Today I can note that in the last week that number has gone up to 77,000 followers, which I admit seems quite extraordinary.

Two threads have been primarily responsible for this. The first was on the national debt, published last Tuesday, and that on the nurses' pay dispute, published on Saturday.

The one on the national debt has now reached 1.6 million people, with 129,000 interactions,  9,500 likes  and 5,800 retweets.

That on nurses' pay is not as impressive, in comparison, but still reached 306,000 people, with 26,000 interactions.

They follow in a pattern of writing long threads that I only developed last year, and which I have not seen others using, although I am sure they do. The threads are of up to 3,000 words, and so more than 80 tweets long. I am astonished that this does not seem to put people on Twitter off, and most do not use Threadreader.

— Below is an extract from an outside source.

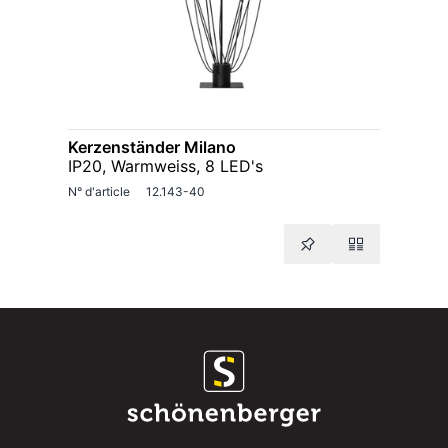
Kerzenständer Milano
IP20, Warmweiss, 8 LED's
N° d'article
12.143-40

The current list of threads looks something like this (all have been posted here, where they tend to not be as popular).

The history and significance of QE in the UK

QE and funding the Green New Deal

How to find £50 billion

Macroeconomics, money and post-Brexit recovery

Why we don't need to repay the national debt 

Why we need tax increases now - and matching tax cuts

The national debt paranoia

The nurses' pay dispute and what we value in society

This, which was not a Twitter thread, I would also add to the list:

How to use local and hypothecated bond issues to fund the recovery

I note this to raise a question. I have been asked by a number of people if they might turn the threads into PDFs so that they might share them more easily. That has persuaded me to think about this. I did so at Christmas, but have simply not had time to do much about this since, and in the meantime the number of threads has grown.

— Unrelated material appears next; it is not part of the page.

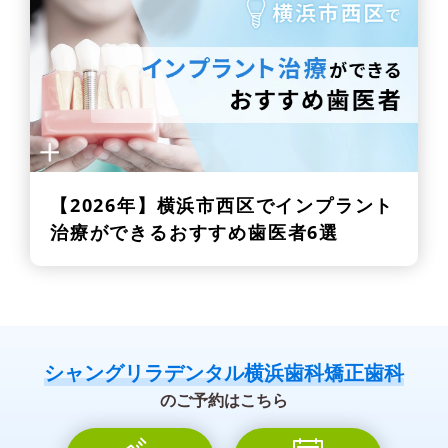
【2026年】
横浜市西区でインプラント
治療ができるおすすめ歯医者6選
シャングリラデンタル横浜歯科矯正歯科
のご予約はこちら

In principle these threads could be a book, but I am not sure that they flow as such. They are, instead, more like a collection around a theme. I could create that collection in Word, but I suspect it could be done better than I have the time or ability to do. There is no intention to formally publish and sell this, but instead to make it available as a download for those who want to read about the issues I touch on. But that needs help with design.

As I do for videos, I have a budget for this, made available out of donations. But before I look elsewhere is there anyone here with the requisite skills who might like to discuss this?